> **EXERCISE**: Copy the records below with "direct inspection" swapped for "visual inspection" wherever it occurs, changing nothing else. Leave the pictures out of your copy.

> **DATA RECORDS**:
++++++++++++++++++++
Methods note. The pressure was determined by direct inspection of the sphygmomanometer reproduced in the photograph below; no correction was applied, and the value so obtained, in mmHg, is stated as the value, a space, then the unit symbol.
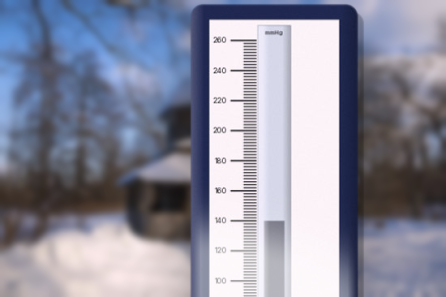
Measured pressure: 140 mmHg
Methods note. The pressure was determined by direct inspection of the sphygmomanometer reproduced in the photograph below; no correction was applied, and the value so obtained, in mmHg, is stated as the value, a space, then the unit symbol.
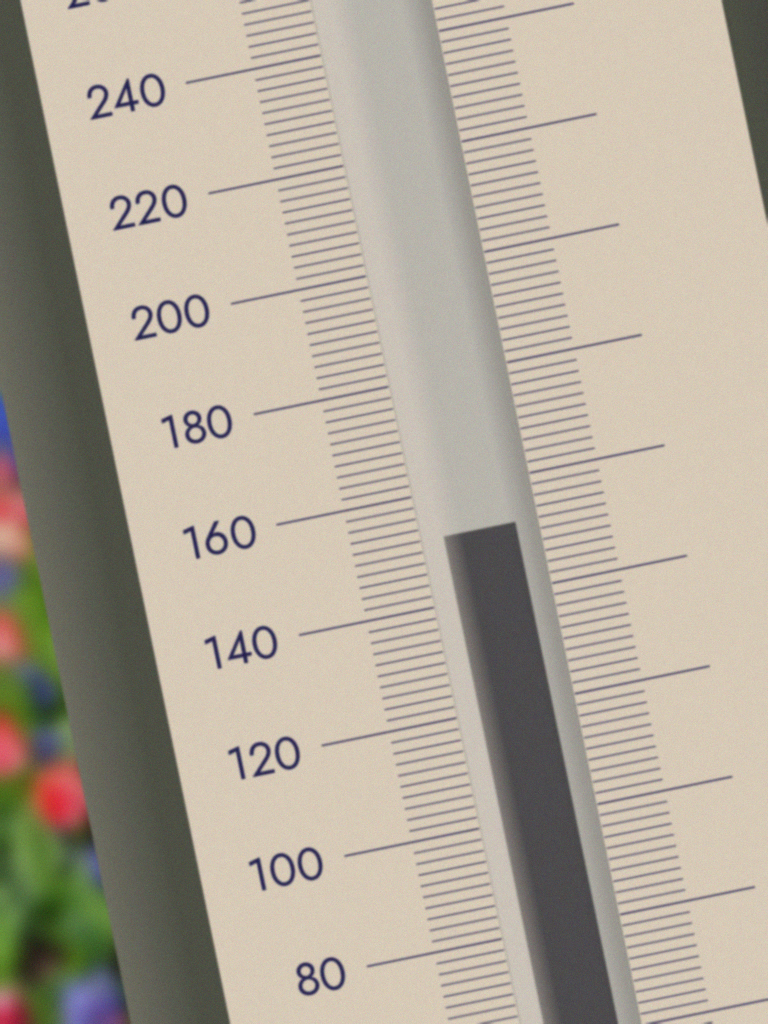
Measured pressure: 152 mmHg
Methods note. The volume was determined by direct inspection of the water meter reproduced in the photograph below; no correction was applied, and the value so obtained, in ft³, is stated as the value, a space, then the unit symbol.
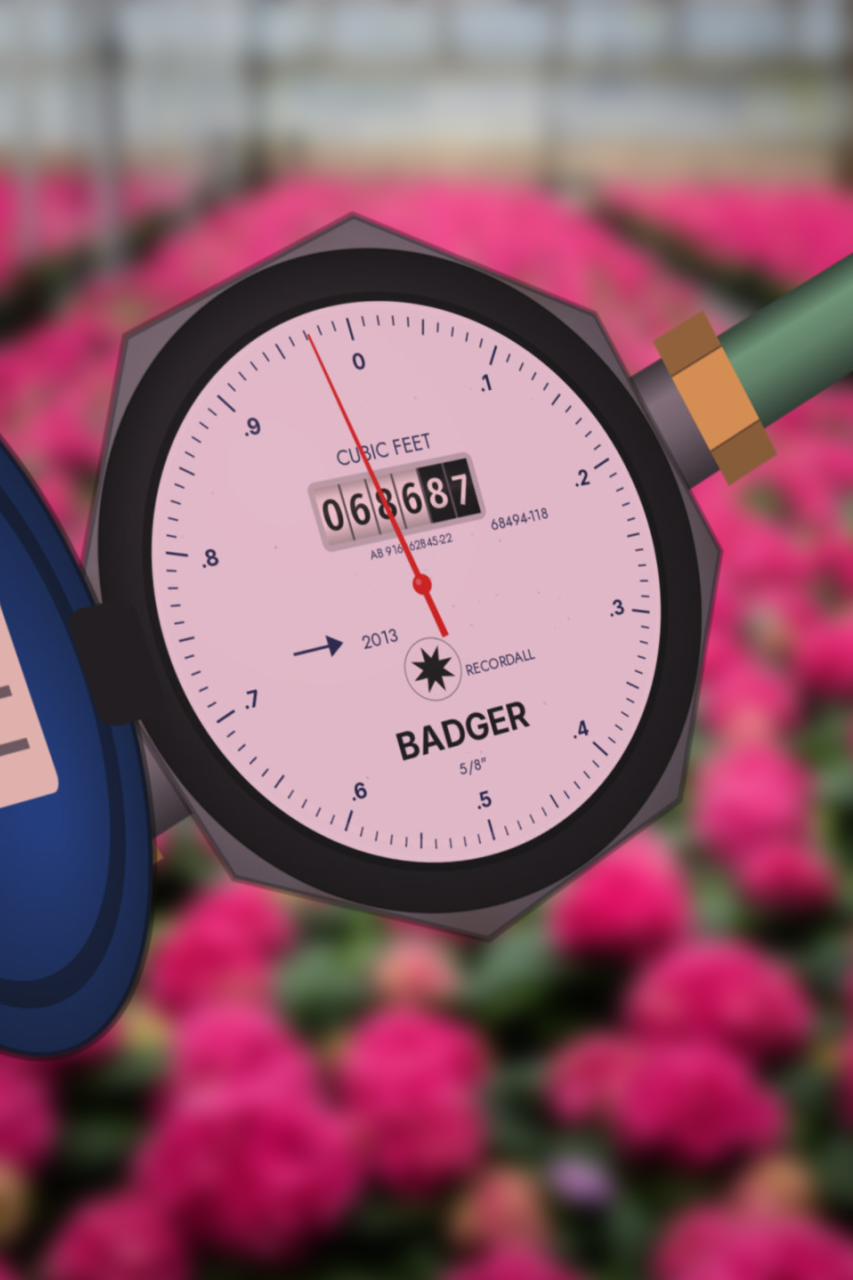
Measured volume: 68686.97 ft³
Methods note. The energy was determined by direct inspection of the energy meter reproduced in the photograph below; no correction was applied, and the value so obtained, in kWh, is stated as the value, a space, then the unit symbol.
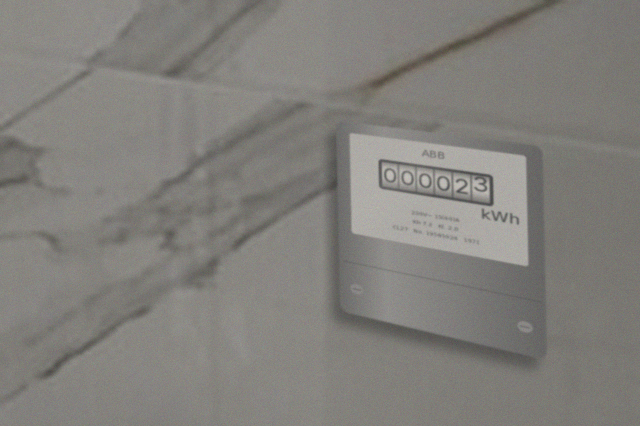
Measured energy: 23 kWh
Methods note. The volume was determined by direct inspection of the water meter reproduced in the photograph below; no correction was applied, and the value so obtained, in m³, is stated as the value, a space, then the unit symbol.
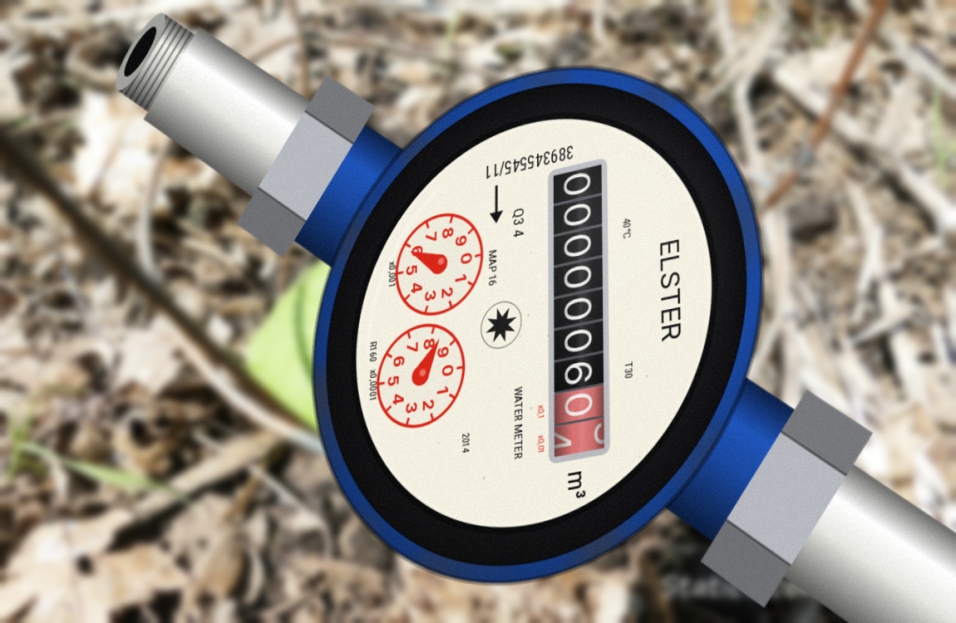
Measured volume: 6.0358 m³
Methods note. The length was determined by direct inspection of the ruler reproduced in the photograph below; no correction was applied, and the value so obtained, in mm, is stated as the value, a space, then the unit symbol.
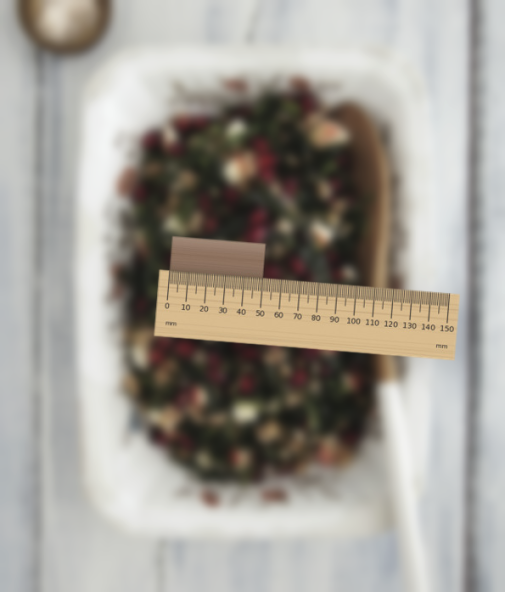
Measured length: 50 mm
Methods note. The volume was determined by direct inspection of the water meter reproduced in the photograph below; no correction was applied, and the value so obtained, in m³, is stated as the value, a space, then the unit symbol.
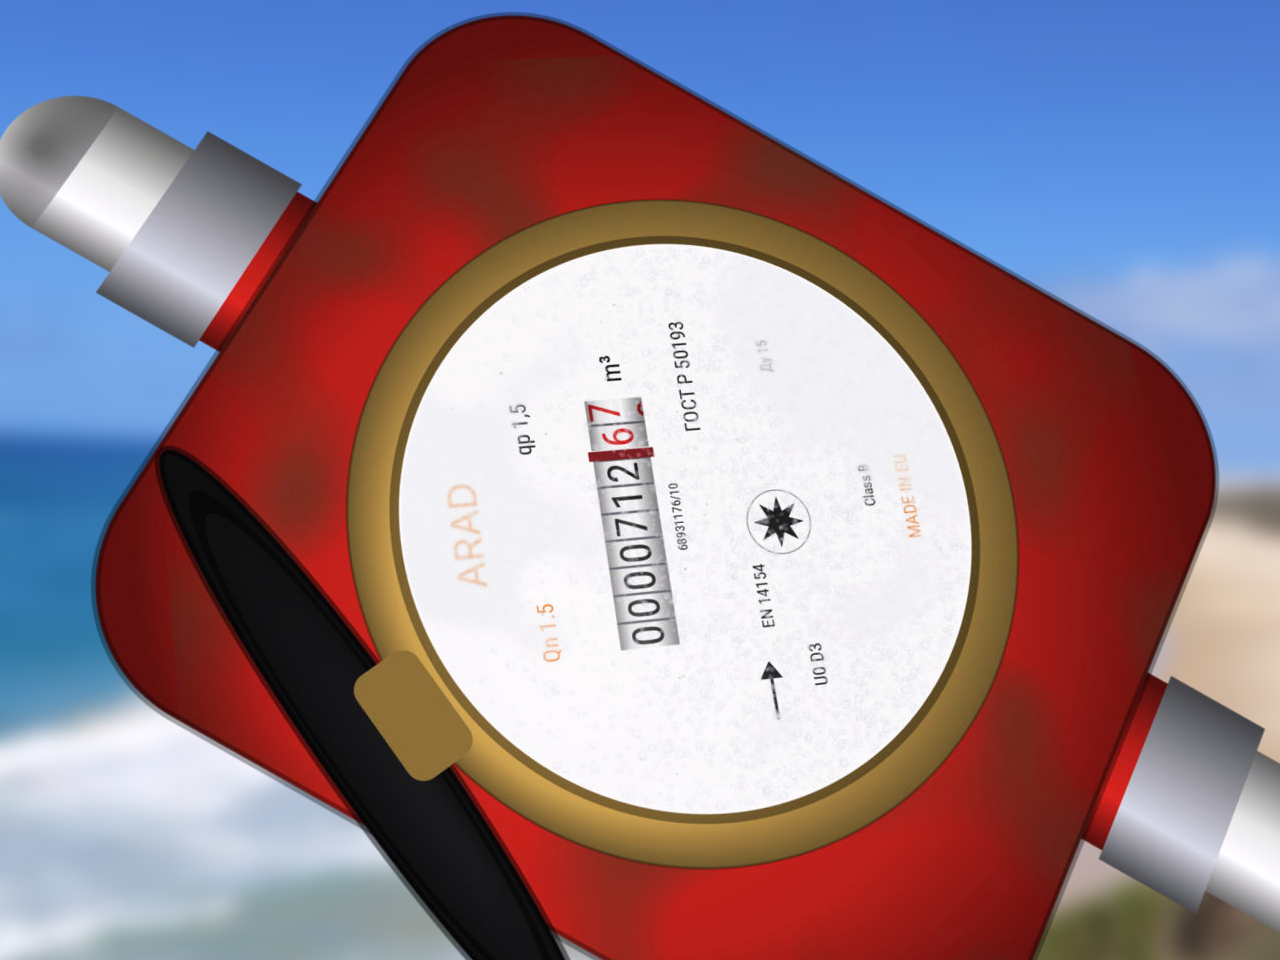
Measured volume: 712.67 m³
++++++++++++++++++++
> **RESPONSE**:
Methods note. The pressure was determined by visual inspection of the sphygmomanometer reproduced in the photograph below; no correction was applied, and the value so obtained, in mmHg, is stated as the value, a space, then the unit symbol.
Measured pressure: 140 mmHg
Methods note. The pressure was determined by visual inspection of the sphygmomanometer reproduced in the photograph below; no correction was applied, and the value so obtained, in mmHg, is stated as the value, a space, then the unit symbol.
Measured pressure: 152 mmHg
Methods note. The volume was determined by visual inspection of the water meter reproduced in the photograph below; no correction was applied, and the value so obtained, in ft³, is stated as the value, a space, then the unit symbol.
Measured volume: 68686.97 ft³
Methods note. The energy was determined by visual inspection of the energy meter reproduced in the photograph below; no correction was applied, and the value so obtained, in kWh, is stated as the value, a space, then the unit symbol.
Measured energy: 23 kWh
Methods note. The volume was determined by visual inspection of the water meter reproduced in the photograph below; no correction was applied, and the value so obtained, in m³, is stated as the value, a space, then the unit symbol.
Measured volume: 6.0358 m³
Methods note. The length was determined by visual inspection of the ruler reproduced in the photograph below; no correction was applied, and the value so obtained, in mm, is stated as the value, a space, then the unit symbol.
Measured length: 50 mm
Methods note. The volume was determined by visual inspection of the water meter reproduced in the photograph below; no correction was applied, and the value so obtained, in m³, is stated as the value, a space, then the unit symbol.
Measured volume: 712.67 m³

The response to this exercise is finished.